> 作業指示: 和田毅投手の自主トレに関する本文では、館山昌平さんがRapsodo Japanのブランドアンバサダーに就任したのは何年とされていますか。

> 掲載本文:
********************
MLB全球団、NPBでも多くの球団で活用が進むラプソード。

練習用の計測機器として、プロ野球の世界では特にシーズン前後の時期に計測数が飛躍的に増えますが、年が明けた自主トレの時期から多くの選手が計測をスタートします。

今回、福岡ソフトバンクホークスの和田毅投手からご要望を頂いたのをきっかけに、和田毅投手が主催する自主トレに弊社アンバサダーの館山昌平さんとともに計測サポートおよび取材をさせて頂くことになりました。

そこで今回の記事では、和田毅投手の自主トレに参加した4日間の体験をもとにして、自主トレ期間中における計測の意義と重要性について、和田投手および館山さんにインタビューしたお話をお届けします。

自主トレ期間中のデータ活用のみならず、この時期におけるアマ球界のデータ活用についてもお聞きすることができたので、ぜひご一読ください。

和田毅投手「現在地を知るのに、2月より1月に知る方が絶対に良い」

館山さん(右)の説明を聞く和田投手(左)

ー和田投手はなぜ今回の自主トレでラプソードを使いたいと思ったのでしょうか。

和田 僕自身ラプソードのデータを昨年のキャンプから見るようになって、回転数・回転軸などを確認しながら練習するのは、自分が今どの位置にいるか、調子が上がってきたかとか、ここまで来たら8割くらいまで戻ってきてるなという目安に使えるなと言うのを、ブルペンで計測していて感じていました。

また計測を行うことで、例えばいつもよりスライダーの軸が違うなとか、チェンジアップの軸が違うなとか、今の自分自身の現在地を把握した上で修正を図ることもできるようになります。

春季キャンプに入る前に、現在地を把握するのには2月より1月に知る方が絶対に良いと思い、タテ(館山さん)がラプソードのアンバサダーをやっていると知って、これはお願いしない手はないと思いました。

自分の現在地を知ることはとても大事ですし、またパフォーマンスを上げるという意味でも素晴らしい機器だと思っているので、今回の自主トレ期間中は有効活用したいと思っています。

自主トレは今年戦う武器を揃える貴重な機会

館山昌平(たてやま・しょうへい)1981年神奈川県厚木市出身。日大藤沢高校、日本大学と進み、2002年にドラフト3巡目でヤクルトスワローズに指名され入団。2008年に最高勝率、2009年には最多勝のタイトルを獲得するなど活躍し、プロ17年間で通算279登板、85勝68敗 防御率3.32の成績を挙げる。2019年に現役引退し、2020年~2021年は東北楽天ゴールデンイーグルスで投手コーチを、2022年~2023年は福島レッドホープスで投手チーフコーチを歴任。2023年よりRapsodo Japanのブランドアンバサダーに就任。

ーまずはじめに、プロ野球選手の自主トレについて教えてください。

館山 プロ野球選手は2月~11月の契約になっているので、12~1月は個人が球団の垣根を超えて練習することができます。自主トレ期間中は個々の能力を高めるため、体力向上のトレーニングやウエイトトレーニング、また技術面の見直しを行う貴重な機会となります。
********************
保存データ

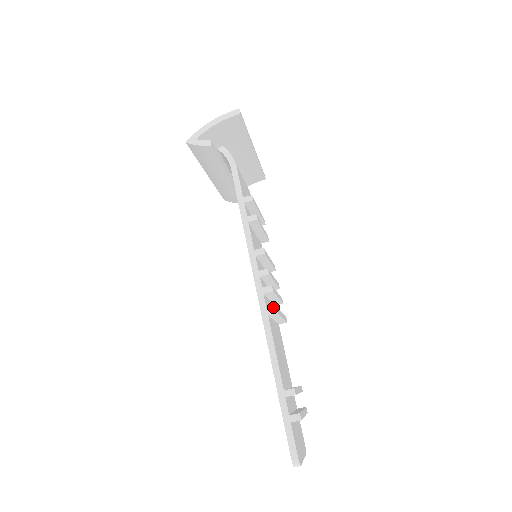
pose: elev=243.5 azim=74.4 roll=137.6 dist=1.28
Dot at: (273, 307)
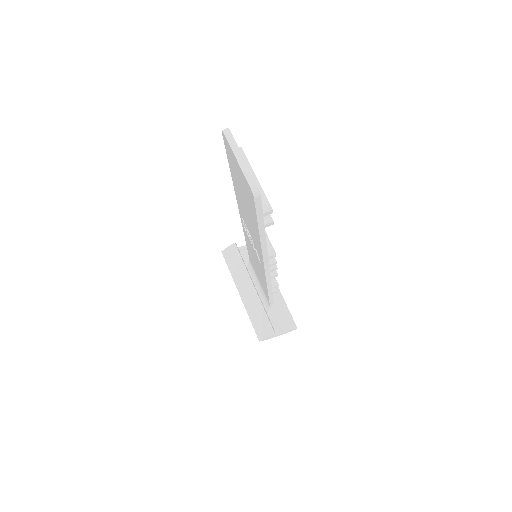
Dot at: occluded
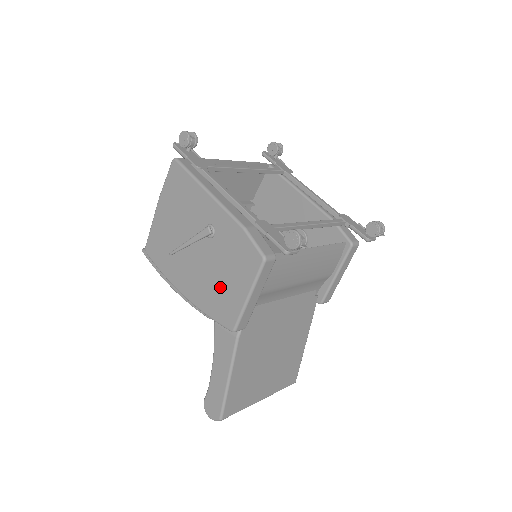
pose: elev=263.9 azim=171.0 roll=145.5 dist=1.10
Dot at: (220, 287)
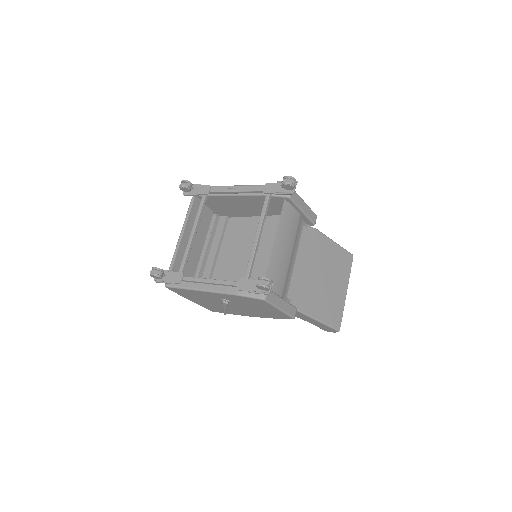
Dot at: (263, 311)
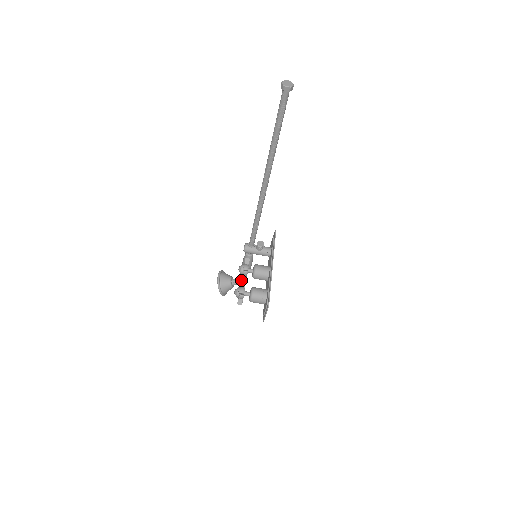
********************
> 解答内容: 2023年です。